Opération

Niger : assistance aux déplacés et réfugiés dans la région de Diffa

© Juan Carlos Tomasi/MSF

Depuis 2014, Médecins Sans Frontières apporte une assistance médicale aux déplacés et réfugiés dans la région de Diffa au sud-est du Niger, qui fuient le conflit entre Boko Haram et l’armée.

Les équipes de Médecins Sans Frontières offrent des soins de santé primaire et secondaire, sexuelle, reproductive et pédiatrique.
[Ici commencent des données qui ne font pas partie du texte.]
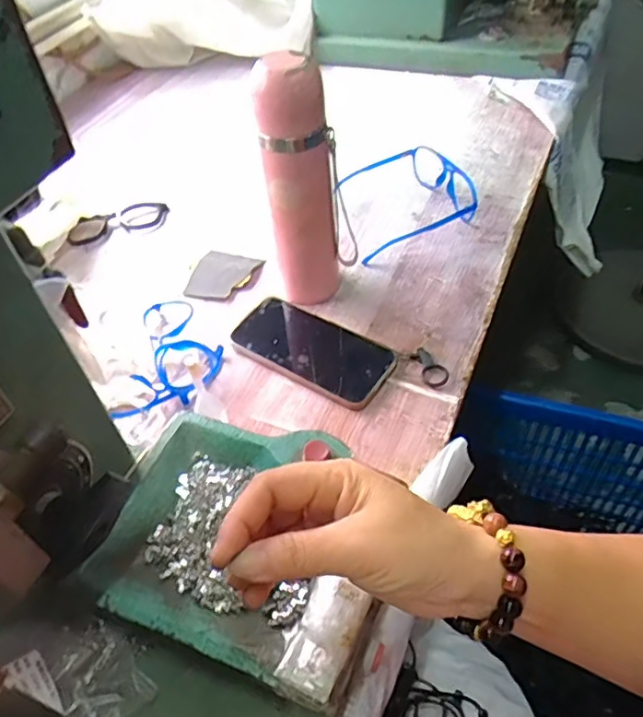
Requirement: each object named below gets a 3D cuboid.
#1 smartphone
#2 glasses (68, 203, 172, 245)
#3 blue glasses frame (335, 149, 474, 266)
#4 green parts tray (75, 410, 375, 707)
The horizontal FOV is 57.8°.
[{"bbox_3d":[-0.009,-0.012,0.572,0.157,0.007,0.080,25,57,26],"label":"smartphone"},{"bbox_3d":[-0.260,-0.179,0.745,0.127,0.025,0.043,-15,49,-6],"label":"glasses"},{"bbox_3d":[0.088,-0.199,0.685,0.142,0.054,0.145,-21,50,-11],"label":"blue glasses frame"},{"bbox_3d":[-0.049,0.114,0.388,0.175,0.028,0.158,13,52,17],"label":"green parts tray"}]

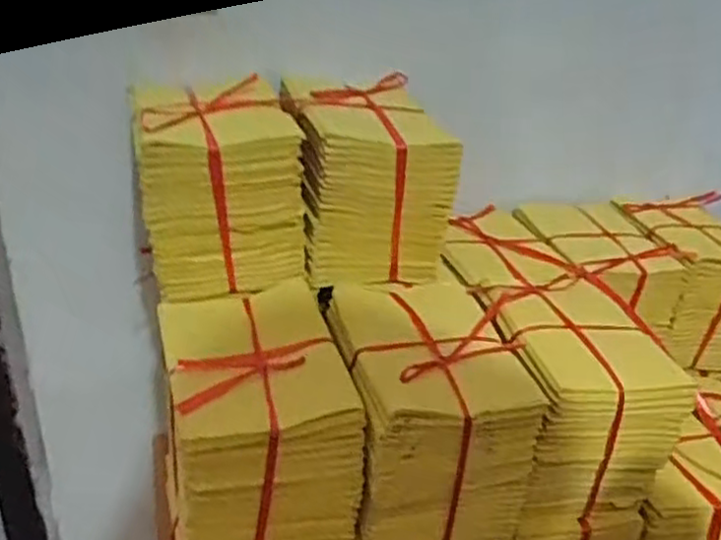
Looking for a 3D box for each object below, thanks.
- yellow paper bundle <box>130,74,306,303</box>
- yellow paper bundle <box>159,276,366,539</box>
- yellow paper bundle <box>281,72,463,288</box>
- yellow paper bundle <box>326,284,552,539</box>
[{"bbox_3d":[-0.125,-0.077,0.634,0.127,0.138,0.156,-7,30,-19],"label":"yellow paper bundle"},{"bbox_3d":[-0.077,0.118,0.561,0.126,0.142,0.172,-5,30,-16],"label":"yellow paper bundle"},{"bbox_3d":[0.002,-0.086,0.678,0.123,0.141,0.157,-5,30,-15],"label":"yellow paper bundle"},{"bbox_3d":[0.052,0.113,0.599,0.133,0.150,0.199,-2,29,-11],"label":"yellow paper bundle"}]

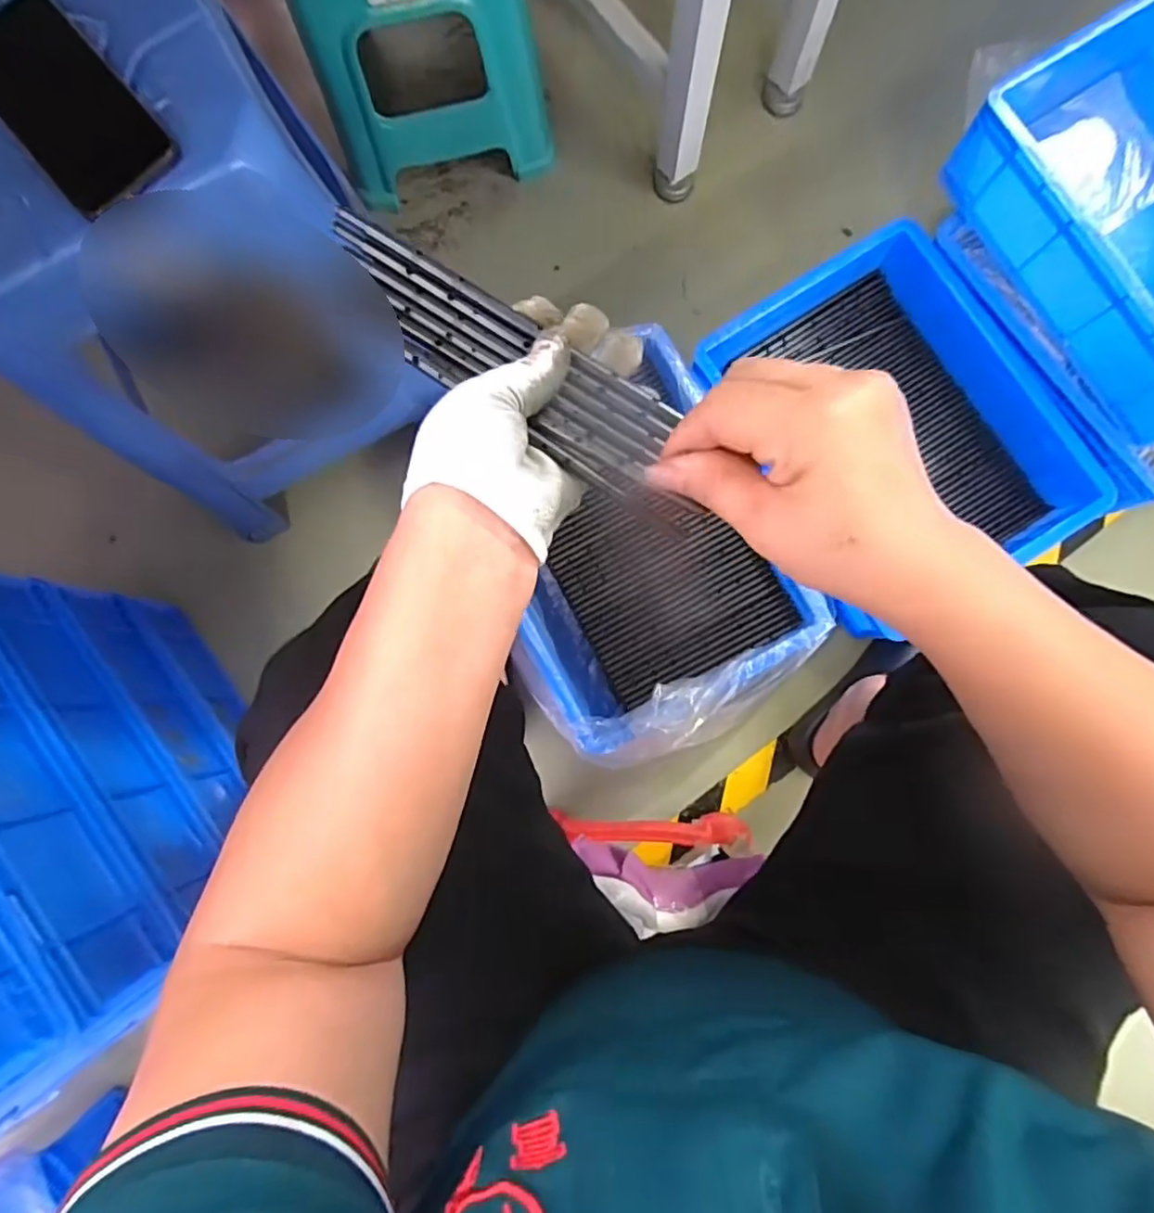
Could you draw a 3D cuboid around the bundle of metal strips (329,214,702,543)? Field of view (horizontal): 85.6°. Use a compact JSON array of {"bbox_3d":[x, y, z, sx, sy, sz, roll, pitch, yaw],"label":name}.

En juin 2016, Médecins Sans Frontières se rend dans la ville de Bama, dans l’Etat de Borno au nord du Nigeria, ville contrôlée par l’armée, enclavée en plein cœur d’une zone d’affrontement avec Boko Haram. Les équipes MSF y découvrent une situation sanitaire désastreuse pour des milliers de personnes, et des taux de malnutrition aigüe sévère extrêmement élevés. Fabrice Weissman, directeur d’étude au Crash (Centre de réflexion sur l’action et les savoirs humanitaires), revient sur cette intervention (interview réalisée en mars 2018).

Pourquoi Médecins Sans Frontières intervient ?

La région du Lac Tchad, et particulièrement le nord-est du Nigéria, est devenue une zone d’intenses affrontements armés entre l’armée et le groupe Boko Haram. De nombreux Nigérians ont fui vers le Niger voisin, et notamment vers la région de Diffa, qui accueille également des déplacés internes. On estime leur nombre à plus de 250 000 (HCR, 2019). Ces populations vivent dans des conditions précaires et sont à la merci des violences (attaques, banditisme, enlèvements, vols, assassinats) et des maladies.

Notre intervention

Médecins Sans frontières collabore étroitement avec le ministère de la Santé pour fournir gratuitement des soins de santé primaire à la communauté locale, aux déplacés et aux réfugiés, et répondre aux urgences. 

Les équipes de Médecins Sans Frontières travaillent dans le principal centre de santé maternelle et infantile de la ville de Diffa, dans l’hôpital de district de la ville de Nguigmi et dans plusieurs centres de santé des districts de Diffa et Nguigmi. 

Après les attaques perpétrées par Boko Haram le 3 juin 2016 à Bosso, l’association a déployé des cliniques mobiles dans la ville de Diffa pour répondre aux besoins des nouveaux déplacés. Les équipes ont également offert une assistance médicale et humanitaire sur le site de Gari Wanzam et à Kintchandi, où des dizaines de milliers de personnes s’étaient réfugiées après les attaques. 

Par ailleurs, 100 travailleurs communautaires ont été formés pour identifier les symptômes de problèmes psychologiques, en particulier chez les jeunes. Cela a permis d’augmenter le nombre d'enfants et d’adolescents traumatisés qui ont pu être pris en charge.

A Maïné Soroa, l’association a démarré en 2017 un programme dans l’hôpital de référence et offre des soins de santé primaire dans des zones difficilement accessibles au Niger, ainsi que de l’autre côté de la frontière, au Nigeria, grâce à des cliniques mobiles et à la formation et l’appui d’un réseau d’agents communautaires. En 2019, suite à la détérioration du contexte sécuritaire, MSF  est contrainte de quitter Maïné Soroa, où elle apportait un soutien à la salle des urgences, aux services de pédiatrie, de médecine interne ainsi qu’à la prise en charge des enfants souffrant de malnutrition aigüe.